Dataset content:
* * *
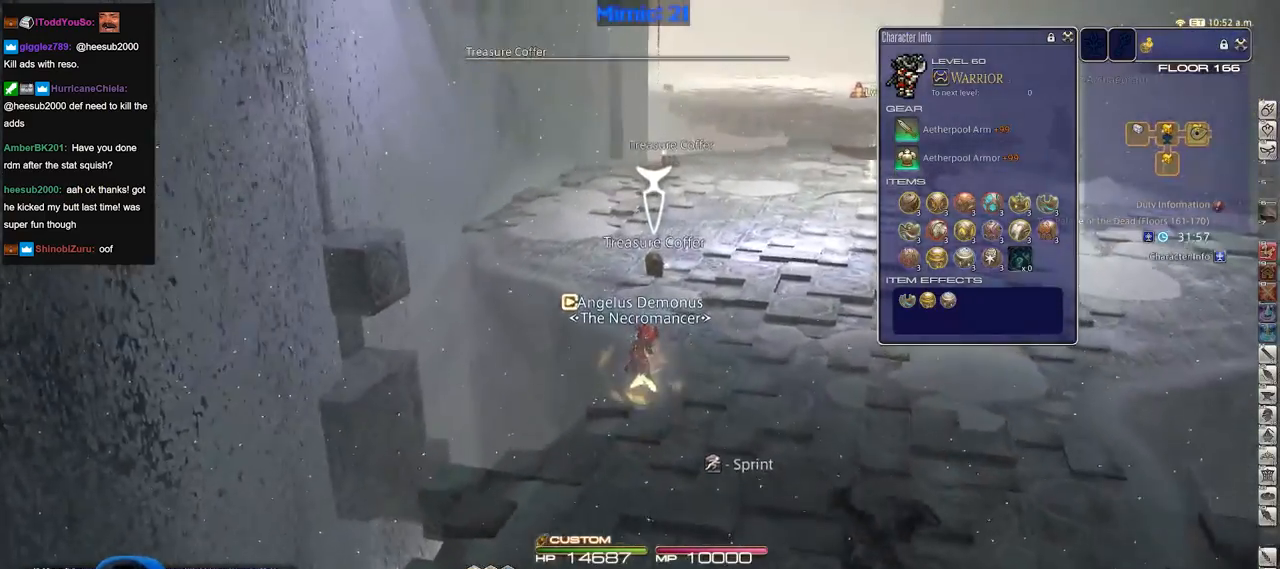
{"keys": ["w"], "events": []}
* * *
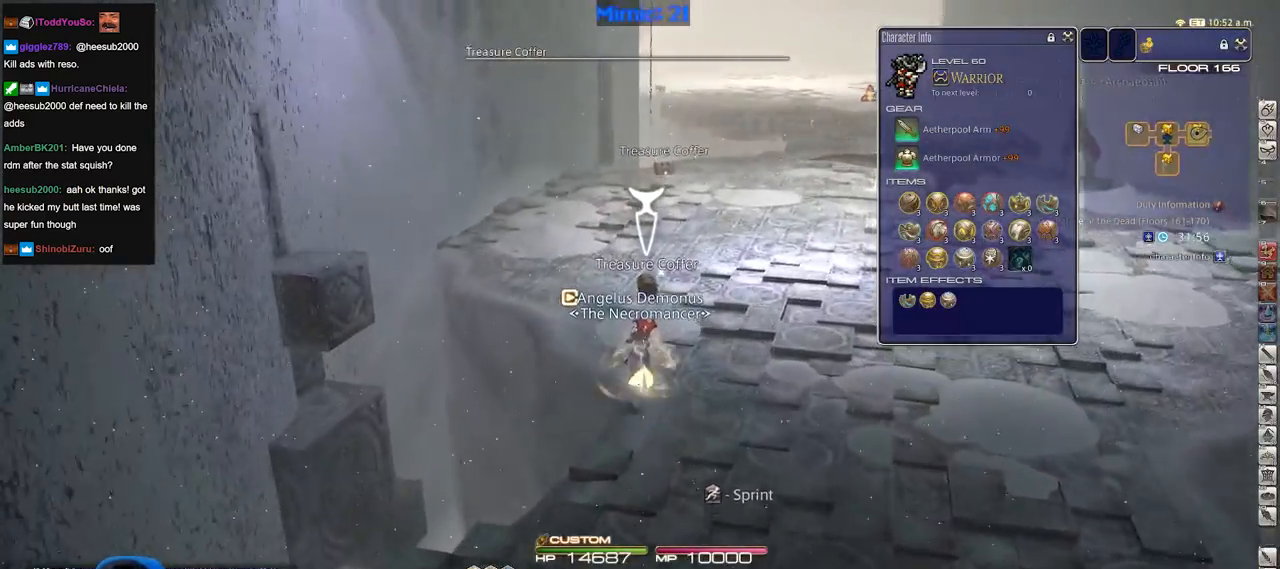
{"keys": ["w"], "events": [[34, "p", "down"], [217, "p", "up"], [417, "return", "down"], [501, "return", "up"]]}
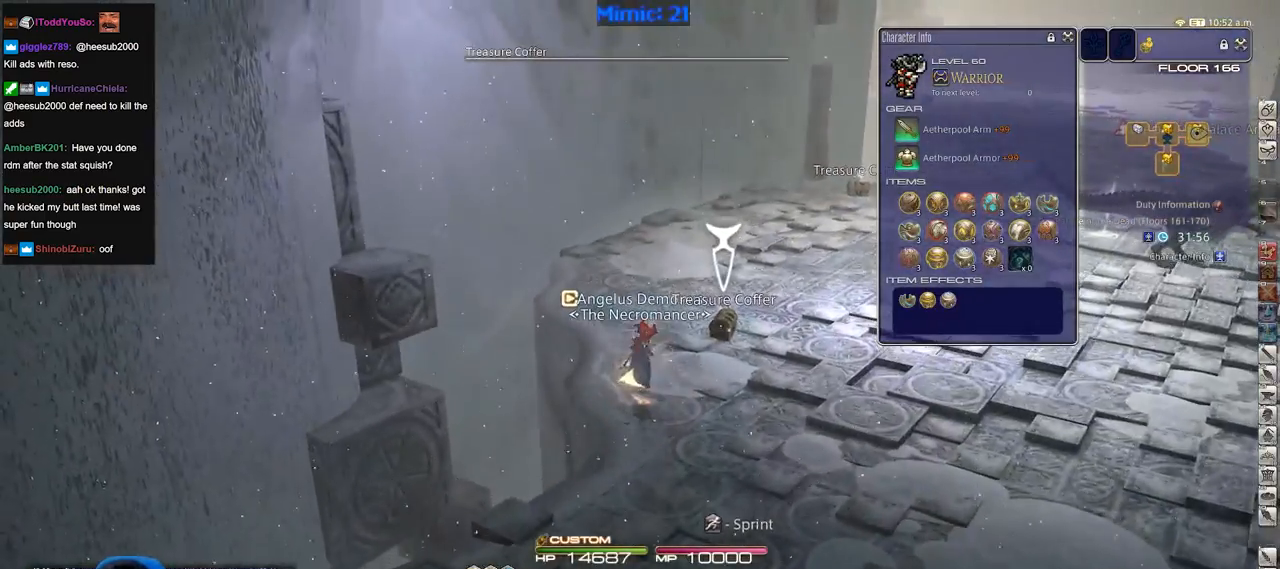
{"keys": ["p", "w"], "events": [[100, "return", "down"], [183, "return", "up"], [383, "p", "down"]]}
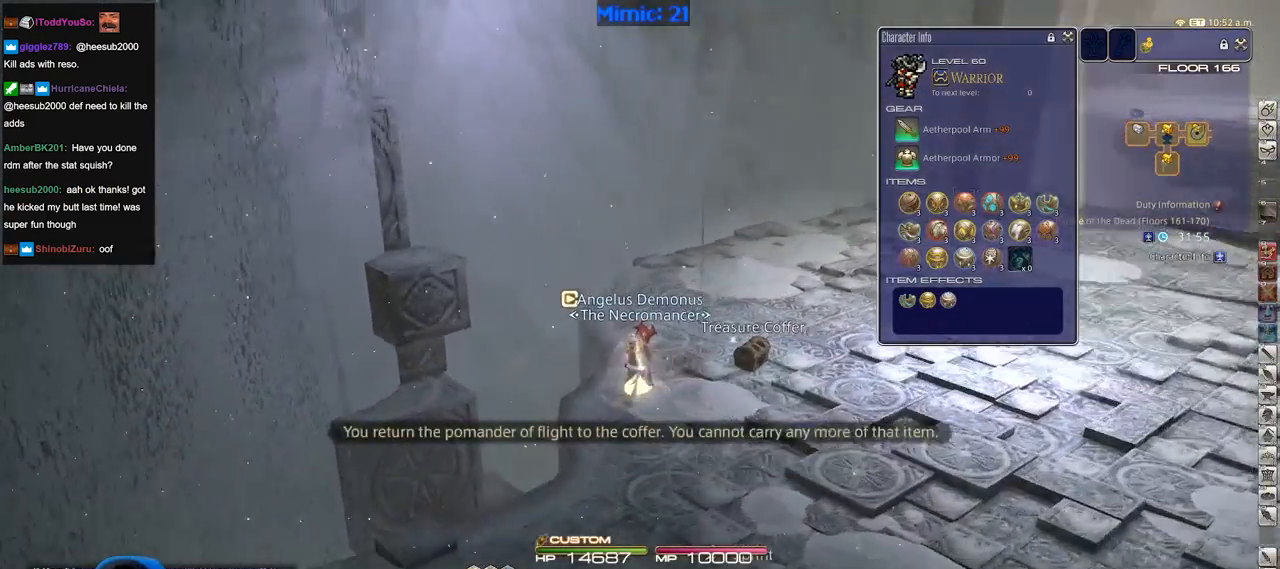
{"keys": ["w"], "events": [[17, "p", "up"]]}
* * *
Task objective: In the entries above, how many lines contain the word "return"? Provide the number alone.

Result: 2